The court ruled as follows:
‘We are satisfied that in the circumstances of these cases the nitrous oxide in question could not be categorised as a medicinal product and therefore was not an exempted substance. In our judgment, the matter is clear on existing authority.’
So, is the matter settled?
The key words in the judgment are ‘…in the circumstances of these cases.’
To answer the question, we need to know a little more about the 2016 Act’s purpose. The 2016 Act applies to substances based on their effects rather than specific chemical makeup, and is meant to exempt their supply and use for purposes other than recreational drugs from criminal consequence.
On the surface, it appears that because Nitrous Oxide is clearly utilised for medical reasons, it would fall squarely inside the Act’s medicinal products exception.
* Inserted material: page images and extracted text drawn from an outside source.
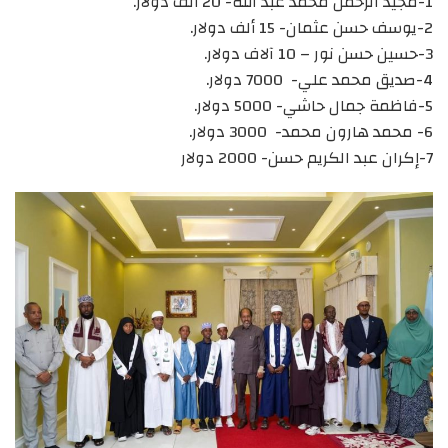
1-مجيد الرحمن محمد عبد الله- 20 ألف دولار.
2-يوسف حسن عثمان- 15 ألف دولار.
3-حسين حسن نور – 10 آلاف دولار.
4-صديق محمد علي- 7000 دولار.
5-فاظمة جمال حاشي- 5000 دولار.
6- محمد هارون محمد- 3000 دولار.
7-إكران عبد الكريم حسن- 2000 دولار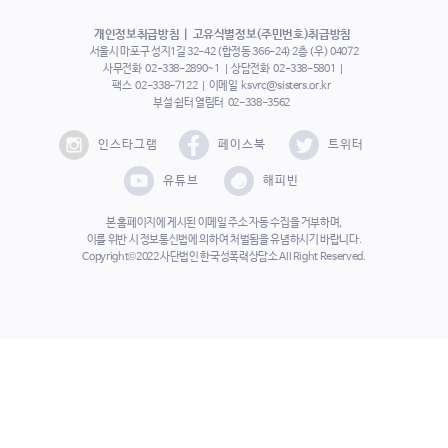
개인정보취급방침
고유식별정보(주민번호)취급방침
서울시 마포구 성지1길 32-42 (합정동 366-24) 2층 (우) 04072
사무전화
02-338-2890~1
상담전화
02-338-5801
팩스
02-338-7122
이메일
ksvrc@sisters.or.kr
부설 쉼터 열림터
02-338-3562
인스타그램
페이스북
트위터
유튜브
해피빈
본 홈페이지에 게시된 이메일 주소 자동 수집을 거부하며,
이를 위반 시 정보통신법에 의하여 처벌됨을 유념하시기 바랍니다.
Copyright©2022 사단법인 한국성폭력상담소 All Right Reserved.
Importantly, however, one element of the offence that the prosecution must prove is that the defendant intended to offer the chemical for use for its psychoactive effects.
So, under the 2016 Act, liability is based not merely on the chemical content of the substance, but also on the intent of the person who has it.
The court ruled in one of the appeals:
‘…the purpose for which it was intended to supply the canisters was purely recreational with nothing whatsoever to do with health. This last feature coupled with the fact that the gas was intended to be used in circumstances which were not beneficial to health, indeed import some risk to health, was sufficient to take it outside the definition of medicinal product whatever label may have been on the boxes in which the canisters were originally packed.’
Because of the case-by-case approach, various items with the exact same chemical makeup may fall within or outside the definition of medicinal product depending on the circumstances of each case.
These examples highlight the intricacies of criminal law, scientific disagreements, and the reality that it can take a long time for an appeal court to explain the law.
In the case of nitrous oxide, it’s possible that more appeals will be filed, especially if scientific opinion changes over time.